● **WHAT TO PRODUCE**
Report each line of the records below that uses the word "AIImageGeneration".

DATASET CONTENT below:

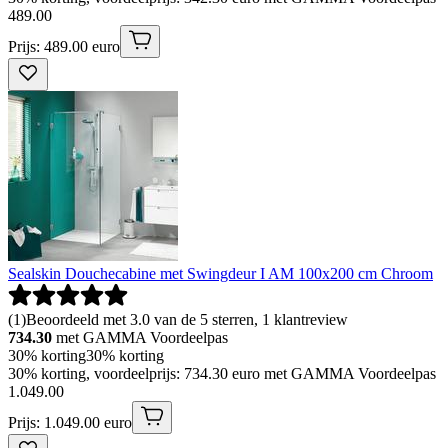
489
.
00
Prijs: 489.00 euro
Sealskin Douchecabine met Swingdeur I AM 100x200 cm Chroom
(
1
)
Beoordeeld met 3.0 van de 5 sterren, 1 klantreview
734.30
met GAMMA Voordeelpas
30% korting
30% korting
30% korting, voordeelprijs: 734.30 euro met GAMMA Voordeelpas
1
.
049
.
00
Prijs: 1.049.00 euro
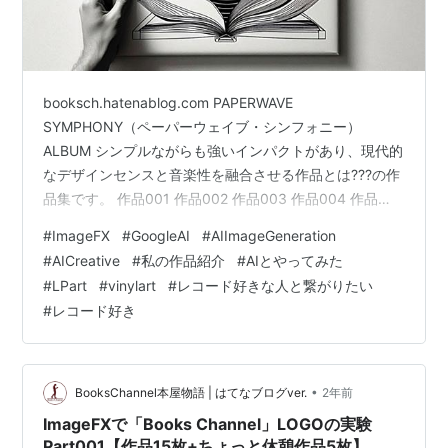
booksch.hatenablog.com PAPERWAVE
SYMPHONY（ペーパーウェイブ・シンフォニー）
ALBUM シンプルながらも強いインパクトがあり、現代的
なデザインセンスと音楽性を融合させる作品とは???の作
品集です。 作品001 作品002 作品003 作品004 作品
005 作品006 作品007 作品008 作品009 作品010
#
ImageFX
#
GoogleAI
#
AIImageGeneration
bookschannel.shop note version 内容が多少異なる場合
#
AICreative
#
私の作品紹介
#
AIとやってみた
があります。 note.com 本日のtag… #ImageFX
#
LPart
#
vinylart
#
レコード好きな人と繋がりたい
#GoogleAI #AIImageGeneration #AICreative #私の作品
#
レコード好き
紹…
•
BooksChannel本屋物語 | はてなブログver.
2年前
ImageFXで「Books Channel」LOGOの実験
Part001【作品15枚+ちょっと休憩作品5枚】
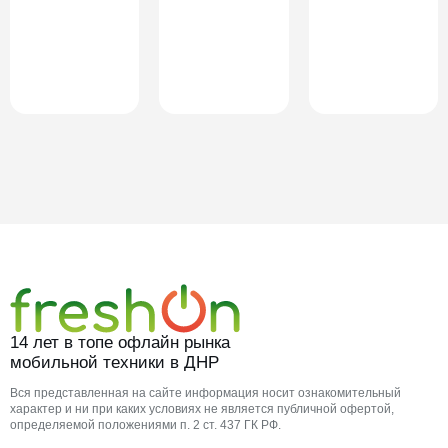
14 лет в топе офлайн рынка
мобильной техники в ДНР
Вся представленная на сайте информация носит ознакомительный
характер и ни при каких условиях не является публичной офертой,
определяемой положениями п. 2 ст. 437 ГК РФ.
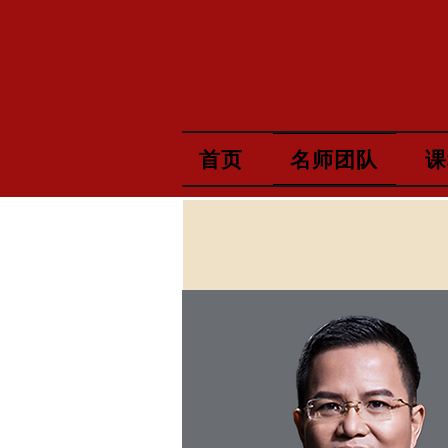
首页
名师团队
课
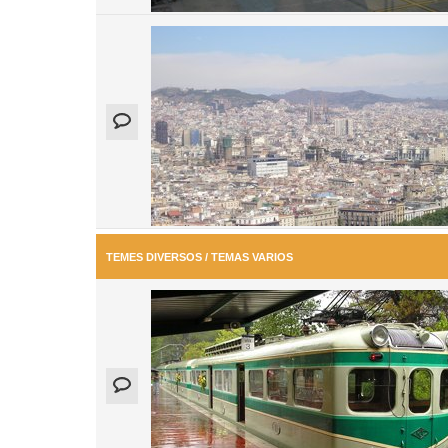
TEMES DIVERSOS / TEMAS VARIOS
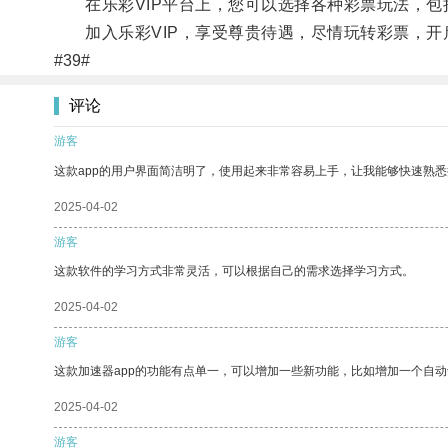
在乐彩VIP平台上，您可以选择各种彩票玩法，包
加入乐彩VIP，享受尊贵待遇，尽情玩转彩票，开
#39#
评论
游客
这款app的用户界面简洁明了，使用起来非常容易上手，让我能够快速熟
2025-04-02
游客
这款软件的学习方式非常灵活，可以根据自己的需求选择学习方式。
2025-04-02
游客
这款加速器app的功能有点单一，可以增加一些新功能，比如增加一个自
2025-04-02
游客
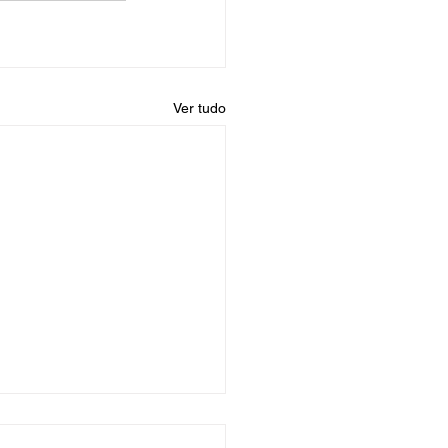
Ver tudo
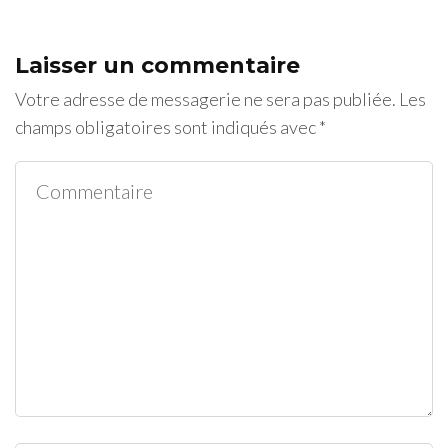
Laisser un commentaire
Votre adresse de messagerie ne sera pas publiée.
Les
champs obligatoires sont indiqués avec
*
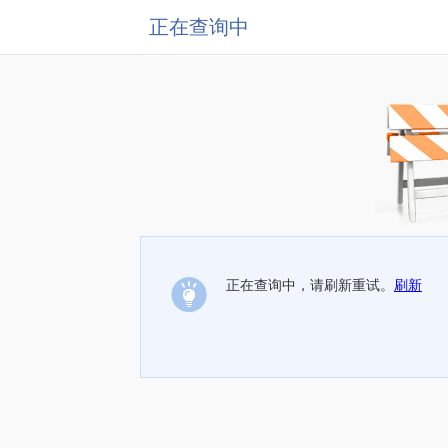
正在查询中
正在查询中，请刷新重试。
刷新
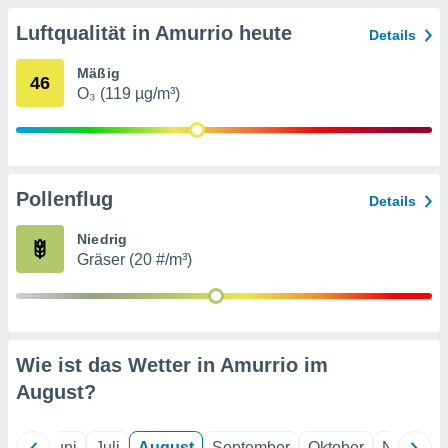
von
Luftqualität in Amurrio heute
Details
erte
verwendung
Mäßig
n zur
46
O₃ (119 µg/m³)
erter
rstellung
n zur
ierung von
verwendung
Pollenflug
Details
n zur
Niedrig
erter
Gräser (20 #/m³)
essung der
ung,
er
ce von
analyse von
Wie ist das Wetter in Amurrio im
n durch
 oder
August
?
onen von
nen
Mai
Juni
Juli
August
September
Oktober
Novembe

End of DATASET CONTENT.

● **YOUR SOLUTION**
AIImageGeneration
#GoogleAI #AIImageGeneration #AICreative #私の作品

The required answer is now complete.